Chart understanding data
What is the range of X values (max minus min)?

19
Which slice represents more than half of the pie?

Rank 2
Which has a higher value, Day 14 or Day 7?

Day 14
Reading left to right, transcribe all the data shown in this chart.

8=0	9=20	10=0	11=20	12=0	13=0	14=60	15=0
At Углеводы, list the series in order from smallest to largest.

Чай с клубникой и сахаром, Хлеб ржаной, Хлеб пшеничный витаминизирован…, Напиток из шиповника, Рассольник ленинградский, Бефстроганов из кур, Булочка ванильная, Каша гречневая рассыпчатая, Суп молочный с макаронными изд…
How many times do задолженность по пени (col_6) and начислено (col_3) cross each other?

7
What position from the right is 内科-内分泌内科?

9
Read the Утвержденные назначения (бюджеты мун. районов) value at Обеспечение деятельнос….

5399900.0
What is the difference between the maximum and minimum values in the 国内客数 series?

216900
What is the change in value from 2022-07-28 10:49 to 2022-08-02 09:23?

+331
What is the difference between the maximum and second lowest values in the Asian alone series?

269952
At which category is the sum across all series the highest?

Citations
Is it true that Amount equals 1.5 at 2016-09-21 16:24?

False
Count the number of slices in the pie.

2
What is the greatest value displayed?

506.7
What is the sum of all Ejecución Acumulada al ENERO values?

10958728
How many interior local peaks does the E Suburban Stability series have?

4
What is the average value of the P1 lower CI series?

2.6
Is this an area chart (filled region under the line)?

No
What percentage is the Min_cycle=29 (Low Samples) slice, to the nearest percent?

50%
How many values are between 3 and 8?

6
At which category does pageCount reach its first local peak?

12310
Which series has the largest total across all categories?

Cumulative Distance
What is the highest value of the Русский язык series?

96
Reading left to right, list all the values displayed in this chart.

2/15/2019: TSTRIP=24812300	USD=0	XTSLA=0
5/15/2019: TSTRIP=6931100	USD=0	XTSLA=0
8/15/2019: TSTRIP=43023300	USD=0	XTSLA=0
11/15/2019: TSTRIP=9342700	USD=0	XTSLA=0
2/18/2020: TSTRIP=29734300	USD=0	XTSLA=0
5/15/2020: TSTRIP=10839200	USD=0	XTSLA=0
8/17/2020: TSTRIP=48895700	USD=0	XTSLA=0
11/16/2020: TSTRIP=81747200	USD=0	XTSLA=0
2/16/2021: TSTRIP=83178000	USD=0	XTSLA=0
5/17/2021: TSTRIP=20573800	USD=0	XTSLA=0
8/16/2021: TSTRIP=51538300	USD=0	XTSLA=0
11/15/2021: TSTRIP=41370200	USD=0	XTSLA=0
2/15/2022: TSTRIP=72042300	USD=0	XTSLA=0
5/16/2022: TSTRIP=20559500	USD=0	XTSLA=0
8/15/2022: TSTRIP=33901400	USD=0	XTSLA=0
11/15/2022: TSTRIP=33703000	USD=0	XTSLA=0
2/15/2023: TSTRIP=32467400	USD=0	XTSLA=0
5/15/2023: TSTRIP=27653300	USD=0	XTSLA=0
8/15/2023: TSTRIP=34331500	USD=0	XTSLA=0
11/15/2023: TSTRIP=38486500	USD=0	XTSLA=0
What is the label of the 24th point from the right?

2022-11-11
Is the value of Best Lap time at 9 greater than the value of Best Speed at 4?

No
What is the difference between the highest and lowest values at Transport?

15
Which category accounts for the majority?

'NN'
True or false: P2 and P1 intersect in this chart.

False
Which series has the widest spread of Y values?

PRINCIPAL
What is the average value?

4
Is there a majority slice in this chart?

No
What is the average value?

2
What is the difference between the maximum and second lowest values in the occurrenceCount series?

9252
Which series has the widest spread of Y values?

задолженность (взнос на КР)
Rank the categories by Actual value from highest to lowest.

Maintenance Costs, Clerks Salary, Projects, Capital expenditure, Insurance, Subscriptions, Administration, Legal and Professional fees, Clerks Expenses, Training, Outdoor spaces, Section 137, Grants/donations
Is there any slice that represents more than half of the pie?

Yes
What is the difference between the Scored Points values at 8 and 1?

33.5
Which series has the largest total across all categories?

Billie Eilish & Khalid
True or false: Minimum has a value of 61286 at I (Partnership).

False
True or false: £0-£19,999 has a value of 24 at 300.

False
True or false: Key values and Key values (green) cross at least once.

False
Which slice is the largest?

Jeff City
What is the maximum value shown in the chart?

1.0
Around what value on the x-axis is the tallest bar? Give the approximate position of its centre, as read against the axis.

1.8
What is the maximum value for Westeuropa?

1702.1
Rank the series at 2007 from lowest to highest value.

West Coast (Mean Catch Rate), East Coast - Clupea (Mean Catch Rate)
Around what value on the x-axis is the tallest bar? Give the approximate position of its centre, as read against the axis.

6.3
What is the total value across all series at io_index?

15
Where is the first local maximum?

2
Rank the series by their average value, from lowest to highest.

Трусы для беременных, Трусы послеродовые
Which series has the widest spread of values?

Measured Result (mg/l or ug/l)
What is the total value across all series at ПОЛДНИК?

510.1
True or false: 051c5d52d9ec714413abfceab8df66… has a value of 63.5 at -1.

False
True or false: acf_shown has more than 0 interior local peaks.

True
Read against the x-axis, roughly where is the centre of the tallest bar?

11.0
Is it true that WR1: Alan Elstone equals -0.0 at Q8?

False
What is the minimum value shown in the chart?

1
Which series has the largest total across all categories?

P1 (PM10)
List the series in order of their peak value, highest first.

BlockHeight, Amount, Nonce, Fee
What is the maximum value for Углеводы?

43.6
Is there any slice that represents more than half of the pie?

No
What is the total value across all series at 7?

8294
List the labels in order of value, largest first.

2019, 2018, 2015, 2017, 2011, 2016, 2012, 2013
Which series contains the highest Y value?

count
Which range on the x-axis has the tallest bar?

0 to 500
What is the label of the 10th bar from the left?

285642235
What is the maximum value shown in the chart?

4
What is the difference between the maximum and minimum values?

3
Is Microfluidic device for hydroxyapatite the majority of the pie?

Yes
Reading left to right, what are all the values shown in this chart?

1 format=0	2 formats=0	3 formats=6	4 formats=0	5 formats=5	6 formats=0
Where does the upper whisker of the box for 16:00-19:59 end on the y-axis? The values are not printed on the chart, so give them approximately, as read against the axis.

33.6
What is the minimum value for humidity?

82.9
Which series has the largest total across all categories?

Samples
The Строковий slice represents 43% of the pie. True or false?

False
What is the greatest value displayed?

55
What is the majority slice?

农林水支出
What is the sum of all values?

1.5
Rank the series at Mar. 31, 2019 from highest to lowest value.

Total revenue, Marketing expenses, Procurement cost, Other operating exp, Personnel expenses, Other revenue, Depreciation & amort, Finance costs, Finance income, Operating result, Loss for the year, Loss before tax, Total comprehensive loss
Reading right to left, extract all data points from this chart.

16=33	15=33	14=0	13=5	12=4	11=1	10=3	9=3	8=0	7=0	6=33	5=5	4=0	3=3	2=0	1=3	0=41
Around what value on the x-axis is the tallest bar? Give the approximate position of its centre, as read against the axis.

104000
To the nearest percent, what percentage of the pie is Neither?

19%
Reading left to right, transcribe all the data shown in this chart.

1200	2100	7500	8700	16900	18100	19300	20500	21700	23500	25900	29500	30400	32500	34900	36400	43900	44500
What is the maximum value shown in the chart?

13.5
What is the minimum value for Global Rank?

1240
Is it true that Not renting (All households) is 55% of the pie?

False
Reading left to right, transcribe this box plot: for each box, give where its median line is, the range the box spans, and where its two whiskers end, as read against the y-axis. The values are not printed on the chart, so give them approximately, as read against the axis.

- **Instruction**
Reproduce every record above verbatim, line for line, from the first through the last.

- **Reply to the task**
What is the range of X values (max minus min)?

19
Which slice represents more than half of the pie?

Rank 2
Which has a higher value, Day 14 or Day 7?

Day 14
Reading left to right, transcribe all the data shown in this chart.

8=0	9=20	10=0	11=20	12=0	13=0	14=60	15=0
At Углеводы, list the series in order from smallest to largest.

Чай с клубникой и сахаром, Хлеб ржаной, Хлеб пшеничный витаминизирован…, Напиток из шиповника, Рассольник ленинградский, Бефстроганов из кур, Булочка ванильная, Каша гречневая рассыпчатая, Суп молочный с макаронными изд…
How many times do задолженность по пени (col_6) and начислено (col_3) cross each other?

7
What position from the right is 内科-内分泌内科?

9
Read the Утвержденные назначения (бюджеты мун. районов) value at Обеспечение деятельнос….

5399900.0
What is the difference between the maximum and minimum values in the 国内客数 series?

216900
What is the change in value from 2022-07-28 10:49 to 2022-08-02 09:23?

+331
What is the difference between the maximum and second lowest values in the Asian alone series?

269952
At which category is the sum across all series the highest?

Citations
Is it true that Amount equals 1.5 at 2016-09-21 16:24?

False
Count the number of slices in the pie.

2
What is the greatest value displayed?

506.7
What is the sum of all Ejecución Acumulada al ENERO values?

10958728
How many interior local peaks does the E Suburban Stability series have?

4
What is the average value of the P1 lower CI series?

2.6
Is this an area chart (filled region under the line)?

No
What percentage is the Min_cycle=29 (Low Samples) slice, to the nearest percent?

50%
How many values are between 3 and 8?

6
At which category does pageCount reach its first local peak?

12310
Which series has the largest total across all categories?

Cumulative Distance
What is the highest value of the Русский язык series?

96
Reading left to right, list all the values displayed in this chart.

2/15/2019: TSTRIP=24812300	USD=0	XTSLA=0
5/15/2019: TSTRIP=6931100	USD=0	XTSLA=0
8/15/2019: TSTRIP=43023300	USD=0	XTSLA=0
11/15/2019: TSTRIP=9342700	USD=0	XTSLA=0
2/18/2020: TSTRIP=29734300	USD=0	XTSLA=0
5/15/2020: TSTRIP=10839200	USD=0	XTSLA=0
8/17/2020: TSTRIP=48895700	USD=0	XTSLA=0
11/16/2020: TSTRIP=81747200	USD=0	XTSLA=0
2/16/2021: TSTRIP=83178000	USD=0	XTSLA=0
5/17/2021: TSTRIP=20573800	USD=0	XTSLA=0
8/16/2021: TSTRIP=51538300	USD=0	XTSLA=0
11/15/2021: TSTRIP=41370200	USD=0	XTSLA=0
2/15/2022: TSTRIP=72042300	USD=0	XTSLA=0
5/16/2022: TSTRIP=20559500	USD=0	XTSLA=0
8/15/2022: TSTRIP=33901400	USD=0	XTSLA=0
11/15/2022: TSTRIP=33703000	USD=0	XTSLA=0
2/15/2023: TSTRIP=32467400	USD=0	XTSLA=0
5/15/2023: TSTRIP=27653300	USD=0	XTSLA=0
8/15/2023: TSTRIP=34331500	USD=0	XTSLA=0
11/15/2023: TSTRIP=38486500	USD=0	XTSLA=0
What is the label of the 24th point from the right?

2022-11-11
Is the value of Best Lap time at 9 greater than the value of Best Speed at 4?

No
What is the difference between the highest and lowest values at Transport?

15
Which category accounts for the majority?

'NN'
True or false: P2 and P1 intersect in this chart.

False
Which series has the widest spread of Y values?

PRINCIPAL
What is the average value?

4
Is there a majority slice in this chart?

No
What is the average value?

2
What is the difference between the maximum and second lowest values in the occurrenceCount series?

9252
Which series has the widest spread of Y values?

задолженность (взнос на КР)
Rank the categories by Actual value from highest to lowest.

Maintenance Costs, Clerks Salary, Projects, Capital expenditure, Insurance, Subscriptions, Administration, Legal and Professional fees, Clerks Expenses, Training, Outdoor spaces, Section 137, Grants/donations
Is there any slice that represents more than half of the pie?

Yes
What is the difference between the Scored Points values at 8 and 1?

33.5
Which series has the largest total across all categories?

Billie Eilish & Khalid
True or false: Minimum has a value of 61286 at I (Partnership).

False
True or false: £0-£19,999 has a value of 24 at 300.

False
True or false: Key values and Key values (green) cross at least once.

False
Which slice is the largest?

Jeff City
What is the maximum value shown in the chart?

1.0
Around what value on the x-axis is the tallest bar? Give the approximate position of its centre, as read against the axis.

1.8
What is the maximum value for Westeuropa?

1702.1
Rank the series at 2007 from lowest to highest value.

West Coast (Mean Catch Rate), East Coast - Clupea (Mean Catch Rate)
Around what value on the x-axis is the tallest bar? Give the approximate position of its centre, as read against the axis.

6.3
What is the total value across all series at io_index?

15
Where is the first local maximum?

2
Rank the series by their average value, from lowest to highest.

Трусы для беременных, Трусы послеродовые
Which series has the widest spread of values?

Measured Result (mg/l or ug/l)
What is the total value across all series at ПОЛДНИК?

510.1
True or false: 051c5d52d9ec714413abfceab8df66… has a value of 63.5 at -1.

False
True or false: acf_shown has more than 0 interior local peaks.

True
Read against the x-axis, roughly where is the centre of the tallest bar?

11.0
Is it true that WR1: Alan Elstone equals -0.0 at Q8?

False
What is the minimum value shown in the chart?

1
Which series has the largest total across all categories?

P1 (PM10)
List the series in order of their peak value, highest first.

BlockHeight, Amount, Nonce, Fee
What is the maximum value for Углеводы?

43.6
Is there any slice that represents more than half of the pie?

No
What is the total value across all series at 7?

8294
List the labels in order of value, largest first.

2019, 2018, 2015, 2017, 2011, 2016, 2012, 2013
Which series contains the highest Y value?

count
Which range on the x-axis has the tallest bar?

0 to 500
What is the label of the 10th bar from the left?

285642235
What is the maximum value shown in the chart?

4
What is the difference between the maximum and minimum values?

3
Is Microfluidic device for hydroxyapatite the majority of the pie?

Yes
Reading left to right, what are all the values shown in this chart?

1 format=0	2 formats=0	3 formats=6	4 formats=0	5 formats=5	6 formats=0
Where does the upper whisker of the box for 16:00-19:59 end on the y-axis? The values are not printed on the chart, so give them approximately, as read against the axis.

33.6
What is the minimum value for humidity?

82.9
Which series has the largest total across all categories?

Samples
The Строковий slice represents 43% of the pie. True or false?

False
What is the greatest value displayed?

55
What is the majority slice?

农林水支出
What is the sum of all values?

1.5
Rank the series at Mar. 31, 2019 from highest to lowest value.

Total revenue, Marketing expenses, Procurement cost, Other operating exp, Personnel expenses, Other revenue, Depreciation & amort, Finance costs, Finance income, Operating result, Loss for the year, Loss before tax, Total comprehensive loss
Reading right to left, extract all data points from this chart.

16=33	15=33	14=0	13=5	12=4	11=1	10=3	9=3	8=0	7=0	6=33	5=5	4=0	3=3	2=0	1=3	0=41
Around what value on the x-axis is the tallest bar? Give the approximate position of its centre, as read against the axis.

104000
To the nearest percent, what percentage of the pie is Neither?

19%
Reading left to right, transcribe all the data shown in this chart.

1200	2100	7500	8700	16900	18100	19300	20500	21700	23500	25900	29500	30400	32500	34900	36400	43900	44500
What is the maximum value shown in the chart?

13.5
What is the minimum value for Global Rank?

1240
Is it true that Not renting (All households) is 55% of the pie?

False
Reading left to right, transcribe this box plot: for each box, give where its median line is, the range the box spans, and where its two whiskers end, as read against the y-axis. The values are not printed on the chart, so give them approximately, as read against the axis.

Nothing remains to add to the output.